Ranvir could still sense the change in the air. He could feel on the lines. A charge sparked during the assault. First fueled by the injury on his arm, then ignited by the loss of his leg. Yet that had not been enough. A last thing had pushed him. A source to mark his face a dozen times over.

Kirs, who now lay on the floor. A soul split half a dozen times over, mimicking a myth she’d read so long ago. Ranvir wondered at what she did to herself. Close examination left no doubt that she was not a tethered but something different. Whatever she’d done had changed her. Bestowing upon her a terrible strength.

“You cannot have her,” Dhaakir said, dropping the others to focus on Ranvir. “I will need to understand what she is.” Ranvir’s friends landed with a clatter of breaking obsidian and fleshy thumps. Most of them didn’t stir despite the meters long drop.

“What a horrible gift you have received,” Ranvir said, lifting into the air and out of the doorway.

Dhaakir cocked his head and followed. “How so?”

“To gain an understanding of yourself as fully as you have. Beyond any other I have seen, only for it to come on your deathbed.”

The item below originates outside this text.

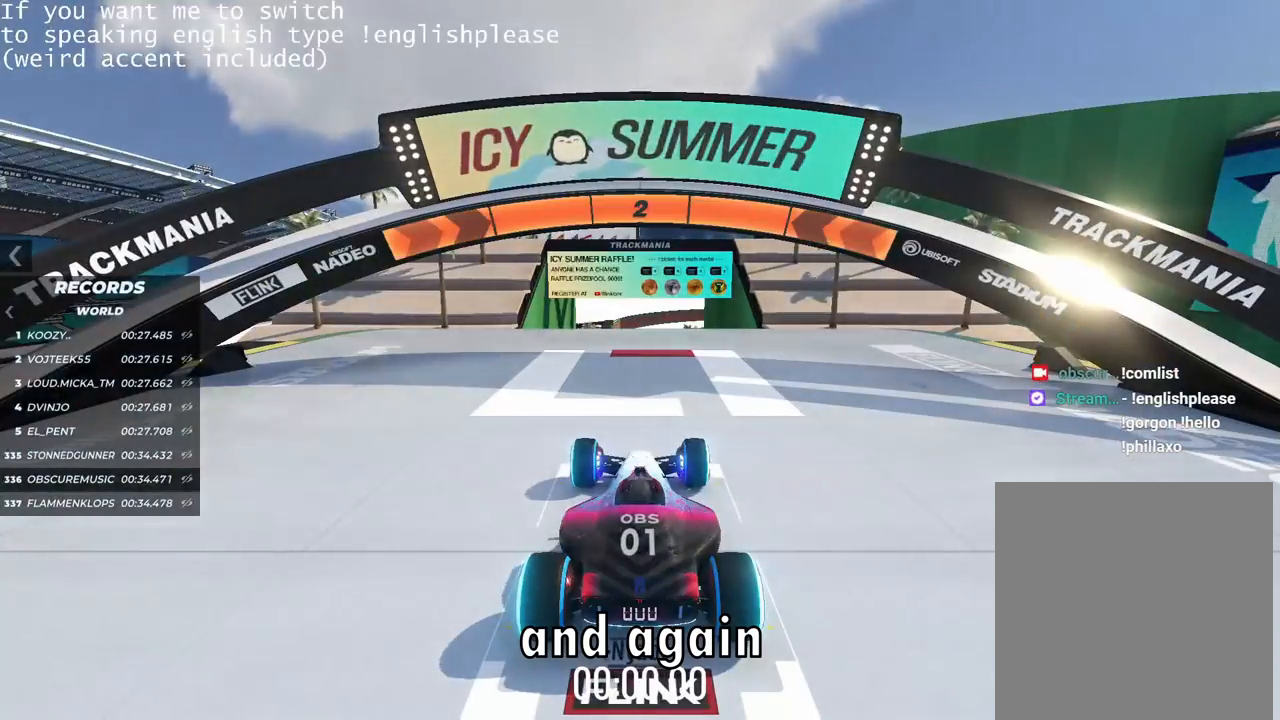
{"keys": [], "events": []}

“Deathbed? Hah! Because of you?” Dhaakir laughed, his throat straining with the effort.

“I am merely here to usher you forward.”

Dhaakir sneered at him as they circled above the tree, above the building, through the snow, and into the clouds.

“You came for me. For my loved ones. Attack my home and my family. Your existence threatens the life of my family! And you don’t even have the decency to die at my hand! Dhaakir Blackstorm, you are a worm! A pathetically struggling through horror you cannot fathom!”

Affront turning to rage, turning to malice.